• _TO DO_
For the records below, tally the lines that contain "labels" and give only that number.

Stored data entries
────────────────────

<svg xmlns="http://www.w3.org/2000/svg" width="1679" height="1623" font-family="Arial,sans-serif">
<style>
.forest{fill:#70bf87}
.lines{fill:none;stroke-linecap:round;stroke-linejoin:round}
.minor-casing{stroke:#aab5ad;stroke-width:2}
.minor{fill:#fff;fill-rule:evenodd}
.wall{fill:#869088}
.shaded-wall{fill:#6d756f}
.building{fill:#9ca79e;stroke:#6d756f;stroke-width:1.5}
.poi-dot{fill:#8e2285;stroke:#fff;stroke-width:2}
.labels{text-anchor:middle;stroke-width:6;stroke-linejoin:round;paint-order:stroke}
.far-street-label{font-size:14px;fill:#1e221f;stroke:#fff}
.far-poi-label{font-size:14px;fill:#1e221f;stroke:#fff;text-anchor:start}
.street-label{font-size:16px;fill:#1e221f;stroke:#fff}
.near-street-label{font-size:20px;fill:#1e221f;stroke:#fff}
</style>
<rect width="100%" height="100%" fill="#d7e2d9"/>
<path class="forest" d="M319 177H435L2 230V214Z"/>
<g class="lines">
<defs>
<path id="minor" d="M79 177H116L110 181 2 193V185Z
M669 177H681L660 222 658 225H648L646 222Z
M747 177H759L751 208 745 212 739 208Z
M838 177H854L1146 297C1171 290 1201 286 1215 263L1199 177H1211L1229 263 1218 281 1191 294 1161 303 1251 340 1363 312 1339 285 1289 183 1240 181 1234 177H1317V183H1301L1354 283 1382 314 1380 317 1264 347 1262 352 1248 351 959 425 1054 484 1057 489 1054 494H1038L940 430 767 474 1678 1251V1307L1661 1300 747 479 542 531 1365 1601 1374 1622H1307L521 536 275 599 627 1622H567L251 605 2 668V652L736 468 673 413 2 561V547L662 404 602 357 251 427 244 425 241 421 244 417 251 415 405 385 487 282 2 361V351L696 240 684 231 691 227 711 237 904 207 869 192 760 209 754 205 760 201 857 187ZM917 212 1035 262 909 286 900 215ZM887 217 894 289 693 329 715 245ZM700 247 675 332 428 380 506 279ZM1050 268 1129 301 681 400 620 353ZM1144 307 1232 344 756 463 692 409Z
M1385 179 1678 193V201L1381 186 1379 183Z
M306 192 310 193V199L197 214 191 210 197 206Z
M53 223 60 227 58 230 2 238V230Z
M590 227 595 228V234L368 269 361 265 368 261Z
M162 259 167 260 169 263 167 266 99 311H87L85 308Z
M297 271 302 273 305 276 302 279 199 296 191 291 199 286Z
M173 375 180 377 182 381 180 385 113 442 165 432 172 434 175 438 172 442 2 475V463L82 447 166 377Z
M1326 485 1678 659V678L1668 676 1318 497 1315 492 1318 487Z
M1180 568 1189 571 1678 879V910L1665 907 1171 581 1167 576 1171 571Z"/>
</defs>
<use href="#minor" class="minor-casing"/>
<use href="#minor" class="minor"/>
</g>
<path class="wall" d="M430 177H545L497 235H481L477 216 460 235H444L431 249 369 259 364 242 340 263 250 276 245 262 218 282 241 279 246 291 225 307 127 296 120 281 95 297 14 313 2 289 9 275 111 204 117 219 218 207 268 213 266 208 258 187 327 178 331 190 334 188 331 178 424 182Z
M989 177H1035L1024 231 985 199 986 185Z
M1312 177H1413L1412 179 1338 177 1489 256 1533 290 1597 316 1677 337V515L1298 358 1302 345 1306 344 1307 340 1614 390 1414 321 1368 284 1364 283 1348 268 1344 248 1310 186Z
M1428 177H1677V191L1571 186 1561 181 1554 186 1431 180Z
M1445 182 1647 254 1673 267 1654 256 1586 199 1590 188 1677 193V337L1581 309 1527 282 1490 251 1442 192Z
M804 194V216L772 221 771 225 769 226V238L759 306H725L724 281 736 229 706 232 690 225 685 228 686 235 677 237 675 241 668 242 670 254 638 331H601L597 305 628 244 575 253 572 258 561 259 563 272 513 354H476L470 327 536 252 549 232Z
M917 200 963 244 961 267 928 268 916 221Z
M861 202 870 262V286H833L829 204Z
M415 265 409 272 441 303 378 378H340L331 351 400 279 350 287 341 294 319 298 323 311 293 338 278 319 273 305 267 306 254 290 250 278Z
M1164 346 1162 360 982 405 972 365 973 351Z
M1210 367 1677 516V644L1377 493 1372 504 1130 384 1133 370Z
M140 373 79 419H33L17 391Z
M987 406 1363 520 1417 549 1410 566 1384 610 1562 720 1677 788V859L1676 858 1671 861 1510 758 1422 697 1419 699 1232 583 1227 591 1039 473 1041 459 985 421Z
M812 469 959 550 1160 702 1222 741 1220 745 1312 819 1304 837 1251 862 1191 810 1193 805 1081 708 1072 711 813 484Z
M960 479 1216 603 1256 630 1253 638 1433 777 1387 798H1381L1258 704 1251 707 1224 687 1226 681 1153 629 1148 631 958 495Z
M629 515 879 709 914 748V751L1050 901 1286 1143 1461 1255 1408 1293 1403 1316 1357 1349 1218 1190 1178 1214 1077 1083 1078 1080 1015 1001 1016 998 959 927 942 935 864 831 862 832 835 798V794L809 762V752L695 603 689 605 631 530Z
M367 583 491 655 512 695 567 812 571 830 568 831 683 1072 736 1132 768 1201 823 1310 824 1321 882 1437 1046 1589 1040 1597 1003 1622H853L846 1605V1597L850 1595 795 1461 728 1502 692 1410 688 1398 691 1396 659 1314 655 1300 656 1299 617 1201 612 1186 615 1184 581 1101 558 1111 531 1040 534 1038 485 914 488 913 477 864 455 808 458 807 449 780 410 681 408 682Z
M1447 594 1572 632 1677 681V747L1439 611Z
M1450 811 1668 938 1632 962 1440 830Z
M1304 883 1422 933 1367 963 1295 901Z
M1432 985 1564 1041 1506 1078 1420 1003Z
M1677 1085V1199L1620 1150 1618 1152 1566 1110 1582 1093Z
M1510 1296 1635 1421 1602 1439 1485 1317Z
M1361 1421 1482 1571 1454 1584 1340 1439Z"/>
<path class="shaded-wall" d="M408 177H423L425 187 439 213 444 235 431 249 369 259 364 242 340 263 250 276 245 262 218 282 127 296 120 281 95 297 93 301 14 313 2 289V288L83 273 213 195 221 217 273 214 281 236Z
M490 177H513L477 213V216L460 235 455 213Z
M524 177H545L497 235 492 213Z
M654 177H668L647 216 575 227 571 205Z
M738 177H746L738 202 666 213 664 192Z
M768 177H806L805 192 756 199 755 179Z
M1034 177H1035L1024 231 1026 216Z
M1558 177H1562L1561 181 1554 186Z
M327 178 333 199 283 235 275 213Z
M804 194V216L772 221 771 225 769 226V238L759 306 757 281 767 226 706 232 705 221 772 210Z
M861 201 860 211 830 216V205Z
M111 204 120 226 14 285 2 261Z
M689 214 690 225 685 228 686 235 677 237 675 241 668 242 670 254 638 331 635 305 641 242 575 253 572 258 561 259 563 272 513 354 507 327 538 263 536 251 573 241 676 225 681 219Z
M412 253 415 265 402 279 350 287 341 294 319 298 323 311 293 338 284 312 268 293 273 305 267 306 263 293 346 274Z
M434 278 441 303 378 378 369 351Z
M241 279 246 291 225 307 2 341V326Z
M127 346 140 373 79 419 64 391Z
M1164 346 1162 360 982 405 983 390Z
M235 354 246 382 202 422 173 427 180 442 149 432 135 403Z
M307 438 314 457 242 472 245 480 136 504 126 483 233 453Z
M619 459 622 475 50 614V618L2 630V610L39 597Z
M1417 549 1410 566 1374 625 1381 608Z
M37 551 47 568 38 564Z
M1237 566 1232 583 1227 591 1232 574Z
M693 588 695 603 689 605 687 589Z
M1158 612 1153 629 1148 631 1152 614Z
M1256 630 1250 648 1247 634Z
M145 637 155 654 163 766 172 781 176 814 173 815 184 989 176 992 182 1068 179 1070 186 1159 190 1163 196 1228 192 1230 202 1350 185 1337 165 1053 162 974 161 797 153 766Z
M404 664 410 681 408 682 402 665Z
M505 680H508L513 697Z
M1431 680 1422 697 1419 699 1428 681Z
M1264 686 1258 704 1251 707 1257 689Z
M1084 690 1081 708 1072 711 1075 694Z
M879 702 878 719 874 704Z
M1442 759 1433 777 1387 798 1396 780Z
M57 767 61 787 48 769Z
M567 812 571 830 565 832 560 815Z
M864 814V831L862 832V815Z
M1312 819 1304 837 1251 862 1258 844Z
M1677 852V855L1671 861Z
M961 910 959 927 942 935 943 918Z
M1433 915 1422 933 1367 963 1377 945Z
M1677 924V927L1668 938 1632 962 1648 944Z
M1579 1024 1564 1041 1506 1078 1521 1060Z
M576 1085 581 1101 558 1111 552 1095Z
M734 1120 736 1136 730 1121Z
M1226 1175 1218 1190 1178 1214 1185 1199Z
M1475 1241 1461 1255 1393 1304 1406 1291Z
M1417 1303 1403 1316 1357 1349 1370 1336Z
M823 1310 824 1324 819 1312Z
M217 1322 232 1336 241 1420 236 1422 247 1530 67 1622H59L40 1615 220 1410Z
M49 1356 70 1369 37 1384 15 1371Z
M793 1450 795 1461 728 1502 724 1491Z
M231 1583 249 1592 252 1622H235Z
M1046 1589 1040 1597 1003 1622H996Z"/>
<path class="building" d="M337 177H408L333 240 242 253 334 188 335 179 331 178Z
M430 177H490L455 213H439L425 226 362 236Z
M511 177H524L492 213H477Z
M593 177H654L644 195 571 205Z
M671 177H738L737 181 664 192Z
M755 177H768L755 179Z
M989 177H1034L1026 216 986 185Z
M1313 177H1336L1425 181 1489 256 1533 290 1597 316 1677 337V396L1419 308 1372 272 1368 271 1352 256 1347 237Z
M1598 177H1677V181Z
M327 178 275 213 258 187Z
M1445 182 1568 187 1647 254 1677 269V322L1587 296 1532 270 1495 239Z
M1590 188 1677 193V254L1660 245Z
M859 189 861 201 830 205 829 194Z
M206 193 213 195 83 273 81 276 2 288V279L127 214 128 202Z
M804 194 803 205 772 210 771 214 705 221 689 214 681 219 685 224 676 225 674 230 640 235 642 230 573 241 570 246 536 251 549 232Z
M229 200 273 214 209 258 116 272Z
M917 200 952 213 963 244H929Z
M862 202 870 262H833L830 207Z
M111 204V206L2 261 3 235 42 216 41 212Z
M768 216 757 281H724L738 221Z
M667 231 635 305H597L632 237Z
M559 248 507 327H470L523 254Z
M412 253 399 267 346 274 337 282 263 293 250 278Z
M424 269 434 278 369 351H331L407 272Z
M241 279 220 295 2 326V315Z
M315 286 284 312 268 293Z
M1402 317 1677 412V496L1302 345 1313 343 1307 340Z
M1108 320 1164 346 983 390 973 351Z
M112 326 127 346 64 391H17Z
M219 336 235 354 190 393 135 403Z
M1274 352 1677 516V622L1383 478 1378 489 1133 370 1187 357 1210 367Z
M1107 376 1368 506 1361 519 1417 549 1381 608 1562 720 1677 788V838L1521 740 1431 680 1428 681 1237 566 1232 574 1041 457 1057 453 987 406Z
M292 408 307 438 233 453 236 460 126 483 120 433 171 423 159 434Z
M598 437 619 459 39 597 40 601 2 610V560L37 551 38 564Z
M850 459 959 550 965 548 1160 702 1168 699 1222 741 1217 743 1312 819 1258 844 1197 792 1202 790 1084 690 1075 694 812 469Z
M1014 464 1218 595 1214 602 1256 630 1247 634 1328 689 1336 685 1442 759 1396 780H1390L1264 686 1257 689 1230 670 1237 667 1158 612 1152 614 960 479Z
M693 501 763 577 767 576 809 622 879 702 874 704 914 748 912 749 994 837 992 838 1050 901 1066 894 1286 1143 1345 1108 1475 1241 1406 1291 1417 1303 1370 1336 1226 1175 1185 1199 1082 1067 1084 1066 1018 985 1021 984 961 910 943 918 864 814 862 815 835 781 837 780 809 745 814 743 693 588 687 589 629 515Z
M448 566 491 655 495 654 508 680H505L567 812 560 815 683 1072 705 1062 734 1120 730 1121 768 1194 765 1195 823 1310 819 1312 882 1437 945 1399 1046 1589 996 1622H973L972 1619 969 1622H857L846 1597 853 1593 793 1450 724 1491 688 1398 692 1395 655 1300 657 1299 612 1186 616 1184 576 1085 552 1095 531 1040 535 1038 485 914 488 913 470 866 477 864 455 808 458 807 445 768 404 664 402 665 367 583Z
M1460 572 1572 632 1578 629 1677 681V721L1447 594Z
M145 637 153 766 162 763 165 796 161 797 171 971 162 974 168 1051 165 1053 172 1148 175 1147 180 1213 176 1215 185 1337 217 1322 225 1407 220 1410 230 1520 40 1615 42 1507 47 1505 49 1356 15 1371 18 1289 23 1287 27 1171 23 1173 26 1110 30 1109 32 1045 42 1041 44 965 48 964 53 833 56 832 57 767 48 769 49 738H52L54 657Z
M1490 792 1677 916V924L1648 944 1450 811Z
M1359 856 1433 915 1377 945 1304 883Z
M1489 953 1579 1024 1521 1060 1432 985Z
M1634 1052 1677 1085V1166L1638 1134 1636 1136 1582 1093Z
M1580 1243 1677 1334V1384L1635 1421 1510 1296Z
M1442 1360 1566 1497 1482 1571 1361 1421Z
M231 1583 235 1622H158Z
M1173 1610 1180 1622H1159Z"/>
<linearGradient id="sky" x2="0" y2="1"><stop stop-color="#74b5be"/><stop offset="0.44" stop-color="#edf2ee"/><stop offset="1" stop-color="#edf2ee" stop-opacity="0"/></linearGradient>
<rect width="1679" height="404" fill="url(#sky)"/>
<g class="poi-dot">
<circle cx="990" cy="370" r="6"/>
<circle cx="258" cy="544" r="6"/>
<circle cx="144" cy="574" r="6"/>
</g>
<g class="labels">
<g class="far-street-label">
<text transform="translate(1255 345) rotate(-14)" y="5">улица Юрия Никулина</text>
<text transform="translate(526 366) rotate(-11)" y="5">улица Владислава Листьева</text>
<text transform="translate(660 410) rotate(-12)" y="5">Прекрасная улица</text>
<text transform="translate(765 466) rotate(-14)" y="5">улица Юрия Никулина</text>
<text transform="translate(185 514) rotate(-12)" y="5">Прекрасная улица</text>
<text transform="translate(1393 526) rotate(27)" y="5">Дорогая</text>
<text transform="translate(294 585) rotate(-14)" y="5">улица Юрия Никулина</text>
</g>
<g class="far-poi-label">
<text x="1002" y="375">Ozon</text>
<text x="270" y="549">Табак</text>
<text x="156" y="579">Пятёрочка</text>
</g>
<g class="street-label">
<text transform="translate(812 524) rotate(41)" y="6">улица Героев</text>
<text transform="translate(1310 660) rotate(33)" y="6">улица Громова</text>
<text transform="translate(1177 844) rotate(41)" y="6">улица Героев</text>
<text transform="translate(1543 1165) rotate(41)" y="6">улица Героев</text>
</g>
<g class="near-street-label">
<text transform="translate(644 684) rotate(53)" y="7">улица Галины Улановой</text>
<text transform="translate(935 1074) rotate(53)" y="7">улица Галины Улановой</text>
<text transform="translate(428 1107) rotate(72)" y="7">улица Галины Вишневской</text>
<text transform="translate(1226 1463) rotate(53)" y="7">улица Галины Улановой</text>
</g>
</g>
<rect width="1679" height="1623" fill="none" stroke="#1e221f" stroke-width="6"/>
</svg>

────────────────────

• _EXERCISE SOLUTION_
2